PROBLEM. All of the entries below, duplicated exactly, make up the answer.

---------------

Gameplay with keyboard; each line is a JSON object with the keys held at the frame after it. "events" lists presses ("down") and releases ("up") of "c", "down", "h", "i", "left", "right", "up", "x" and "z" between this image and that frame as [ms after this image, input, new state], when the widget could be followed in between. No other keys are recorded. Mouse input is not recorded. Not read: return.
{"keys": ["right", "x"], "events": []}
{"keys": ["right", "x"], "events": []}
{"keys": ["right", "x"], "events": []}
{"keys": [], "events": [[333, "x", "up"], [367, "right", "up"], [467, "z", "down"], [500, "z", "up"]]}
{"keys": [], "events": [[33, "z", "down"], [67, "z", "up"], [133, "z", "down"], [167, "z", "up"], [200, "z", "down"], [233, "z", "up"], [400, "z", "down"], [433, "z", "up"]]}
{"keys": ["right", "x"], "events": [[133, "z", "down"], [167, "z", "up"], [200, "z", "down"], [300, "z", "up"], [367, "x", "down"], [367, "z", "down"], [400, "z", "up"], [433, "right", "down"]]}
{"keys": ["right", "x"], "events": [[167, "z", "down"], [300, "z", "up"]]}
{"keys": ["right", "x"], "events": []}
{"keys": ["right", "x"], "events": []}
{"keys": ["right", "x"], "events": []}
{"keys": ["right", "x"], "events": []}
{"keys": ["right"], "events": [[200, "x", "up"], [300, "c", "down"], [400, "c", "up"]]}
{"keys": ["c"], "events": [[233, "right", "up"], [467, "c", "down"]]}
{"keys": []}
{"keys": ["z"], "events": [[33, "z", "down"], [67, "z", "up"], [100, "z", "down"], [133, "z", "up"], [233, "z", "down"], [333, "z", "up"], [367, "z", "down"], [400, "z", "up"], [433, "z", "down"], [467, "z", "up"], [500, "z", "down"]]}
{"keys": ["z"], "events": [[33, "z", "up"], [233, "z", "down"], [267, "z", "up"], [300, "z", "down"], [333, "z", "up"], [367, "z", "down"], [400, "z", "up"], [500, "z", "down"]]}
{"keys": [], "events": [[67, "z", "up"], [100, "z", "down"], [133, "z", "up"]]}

---------------

SOLUTION.
Gameplay with keyboard; each line is a JSON object with the keys held at the frame after it. "events" lists presses ("down") and releases ("up") of "c", "down", "h", "i", "left", "right", "up", "x" and "z" between this image and that frame as [ms after this image, input, new state], when the widget could be followed in between. No other keys are recorded. Mouse input is not recorded. Not read: return.
{"keys": ["right", "x"], "events": []}
{"keys": ["right", "x"], "events": []}
{"keys": ["right", "x"], "events": []}
{"keys": [], "events": [[333, "x", "up"], [367, "right", "up"], [467, "z", "down"], [500, "z", "up"]]}
{"keys": [], "events": [[33, "z", "down"], [67, "z", "up"], [133, "z", "down"], [167, "z", "up"], [200, "z", "down"], [233, "z", "up"], [400, "z", "down"], [433, "z", "up"]]}
{"keys": ["right", "x"], "events": [[133, "z", "down"], [167, "z", "up"], [200, "z", "down"], [300, "z", "up"], [367, "x", "down"], [367, "z", "down"], [400, "z", "up"], [433, "right", "down"]]}
{"keys": ["right", "x"], "events": [[167, "z", "down"], [300, "z", "up"]]}
{"keys": ["right", "x"], "events": []}
{"keys": ["right", "x"], "events": []}
{"keys": ["right", "x"], "events": []}
{"keys": ["right", "x"], "events": []}
{"keys": ["right"], "events": [[200, "x", "up"], [300, "c", "down"], [400, "c", "up"]]}
{"keys": ["c"], "events": [[233, "right", "up"], [467, "c", "down"]]}
{"keys": []}
{"keys": ["z"], "events": [[33, "z", "down"], [67, "z", "up"], [100, "z", "down"], [133, "z", "up"], [233, "z", "down"], [333, "z", "up"], [367, "z", "down"], [400, "z", "up"], [433, "z", "down"], [467, "z", "up"], [500, "z", "down"]]}
{"keys": ["z"], "events": [[33, "z", "up"], [233, "z", "down"], [267, "z", "up"], [300, "z", "down"], [333, "z", "up"], [367, "z", "down"], [400, "z", "up"], [500, "z", "down"]]}
{"keys": [], "events": [[67, "z", "up"], [100, "z", "down"], [133, "z", "up"]]}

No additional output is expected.